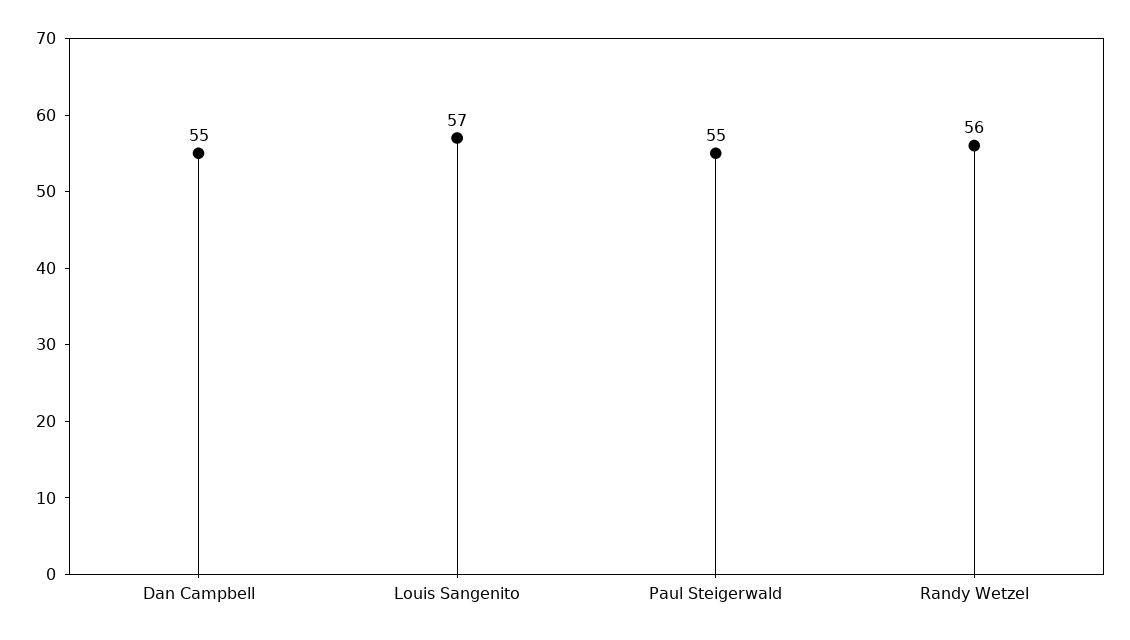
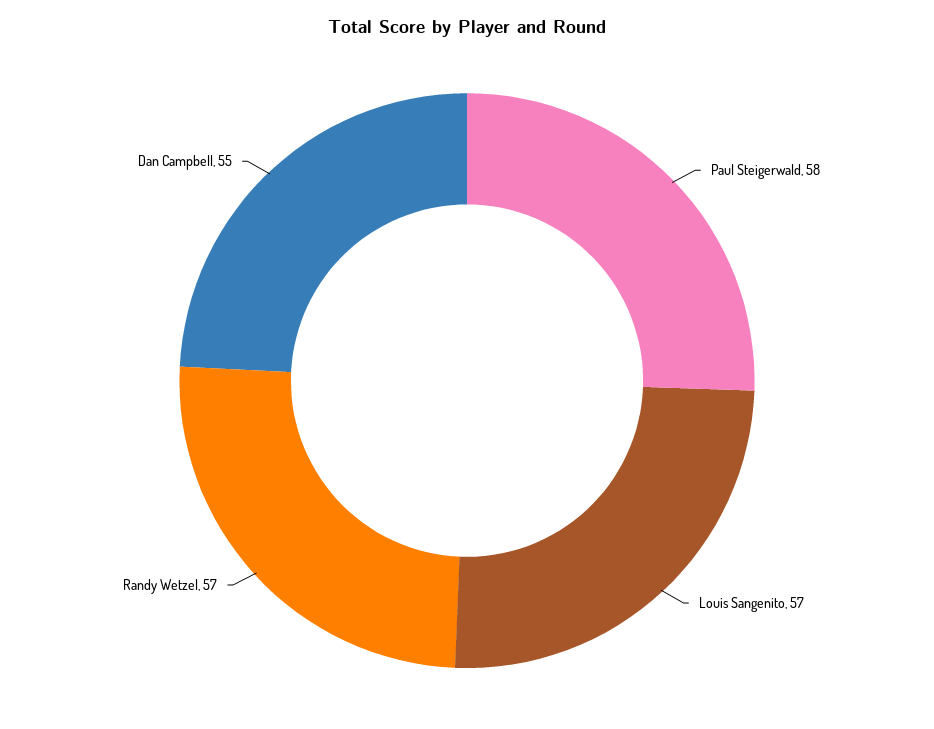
  {
    "Dan Campbell": 55,
    "Louis Sangenito": 57,
-   "Paul Steigerwald": 55,
+   "Paul Steigerwald": 58,
-   "Randy Wetzel": 56
+   "Randy Wetzel": 57
  }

# # #

**YOUR GOAL:** Where does the word "Steigerwald" appear in the material above? Copy every line that holds it.

**FINAL ANSWER:**
-   "Paul Steigerwald": 55,
+   "Paul Steigerwald": 58,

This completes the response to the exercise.